化脓性椎间盘炎和椎体骨髓炎仍然是具有挑战性的临床病症,尤其是在需要手术干预时。虽然重组人骨形态发生蛋白-2(rhBMP-2)在退行性脊柱融合中已得到充分确立,但其在活动性或既往治疗过的脊柱感染中的作用仍存在争议。本综述评估了rhBMP-2在化脓性椎间盘炎和椎体骨髓炎手术治疗中的临床疗效、安全性和成本考量。
进行了一项重点文献综述,以确定报告rhBMP-2在因化脓性椎间盘炎和椎体骨髓炎接受脊柱融合手术患者中应用情况的研究。提取了患者人口统计学数据、rhBMP-2剂量、融合率、并发症情况、感染复发情况、神经功能结果以及成本相关指标。

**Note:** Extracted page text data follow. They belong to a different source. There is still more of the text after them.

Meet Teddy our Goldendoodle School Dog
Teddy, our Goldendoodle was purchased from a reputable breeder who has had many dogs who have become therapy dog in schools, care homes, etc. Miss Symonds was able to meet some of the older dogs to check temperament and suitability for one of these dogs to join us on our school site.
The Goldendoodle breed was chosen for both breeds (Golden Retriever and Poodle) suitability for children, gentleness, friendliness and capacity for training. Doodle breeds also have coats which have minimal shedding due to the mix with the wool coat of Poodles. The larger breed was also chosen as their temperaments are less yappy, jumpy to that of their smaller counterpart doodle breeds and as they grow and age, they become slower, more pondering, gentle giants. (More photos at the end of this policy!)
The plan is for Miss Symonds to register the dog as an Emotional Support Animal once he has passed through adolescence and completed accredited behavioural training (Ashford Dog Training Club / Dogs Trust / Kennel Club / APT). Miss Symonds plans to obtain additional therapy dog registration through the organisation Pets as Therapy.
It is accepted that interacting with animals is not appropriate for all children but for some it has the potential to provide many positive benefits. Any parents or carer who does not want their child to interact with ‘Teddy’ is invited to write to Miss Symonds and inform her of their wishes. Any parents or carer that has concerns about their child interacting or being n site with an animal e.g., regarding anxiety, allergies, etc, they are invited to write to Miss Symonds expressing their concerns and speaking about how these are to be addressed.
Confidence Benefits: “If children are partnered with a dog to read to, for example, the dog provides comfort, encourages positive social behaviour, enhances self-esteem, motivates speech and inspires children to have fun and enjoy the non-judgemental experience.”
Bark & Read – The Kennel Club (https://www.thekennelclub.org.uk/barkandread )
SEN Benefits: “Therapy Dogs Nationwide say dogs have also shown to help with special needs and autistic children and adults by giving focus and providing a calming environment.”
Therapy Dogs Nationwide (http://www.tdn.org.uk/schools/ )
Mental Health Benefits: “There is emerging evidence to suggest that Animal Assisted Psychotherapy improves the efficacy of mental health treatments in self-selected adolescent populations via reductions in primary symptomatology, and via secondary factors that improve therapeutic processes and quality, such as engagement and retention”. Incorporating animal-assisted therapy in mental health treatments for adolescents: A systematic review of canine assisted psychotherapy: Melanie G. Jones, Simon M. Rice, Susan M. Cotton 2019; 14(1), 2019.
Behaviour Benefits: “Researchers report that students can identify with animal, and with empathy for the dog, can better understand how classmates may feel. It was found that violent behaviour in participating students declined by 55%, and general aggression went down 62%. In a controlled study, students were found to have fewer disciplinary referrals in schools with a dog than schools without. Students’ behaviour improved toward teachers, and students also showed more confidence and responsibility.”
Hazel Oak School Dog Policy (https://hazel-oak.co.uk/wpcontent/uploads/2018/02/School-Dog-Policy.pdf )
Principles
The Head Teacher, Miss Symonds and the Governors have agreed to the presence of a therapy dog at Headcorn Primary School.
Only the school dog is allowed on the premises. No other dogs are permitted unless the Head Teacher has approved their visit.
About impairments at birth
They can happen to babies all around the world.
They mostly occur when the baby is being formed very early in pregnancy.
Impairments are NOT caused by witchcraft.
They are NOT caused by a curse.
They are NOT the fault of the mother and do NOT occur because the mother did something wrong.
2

纳入了6项回顾性研究,共346例接受rhBMP-2治疗的患者。融合率在95%至100%之间,各报告研究的加权平均融合率为97.84%。感染复发率较低,为1.54%,且没有研究将再次感染归因于rhBMP-2的使用。并发症发生率平均为18.49%,仅报告了1例与rhBMP-2相关的短暂性事件(神经根炎)。68.0%的患者神经功能得到改善。成本数据虽然有限,但表明rhBMP-2治疗的患者长期医疗利用率降低,可能抵消了初始植入成本。
基于目前可得的回顾性数据,rhBMP-2似乎是化脓性椎间盘炎和椎体骨髓炎手术治疗中一种潜在安全的辅助手段。选择性使用时,它与高融合率和可接受的安全性相关。这些发现支持进行前瞻性对照试验,以进一步明确其在化脓性椎间盘炎和椎体骨髓炎手术治疗中的最佳作用、给药策略和成本效益。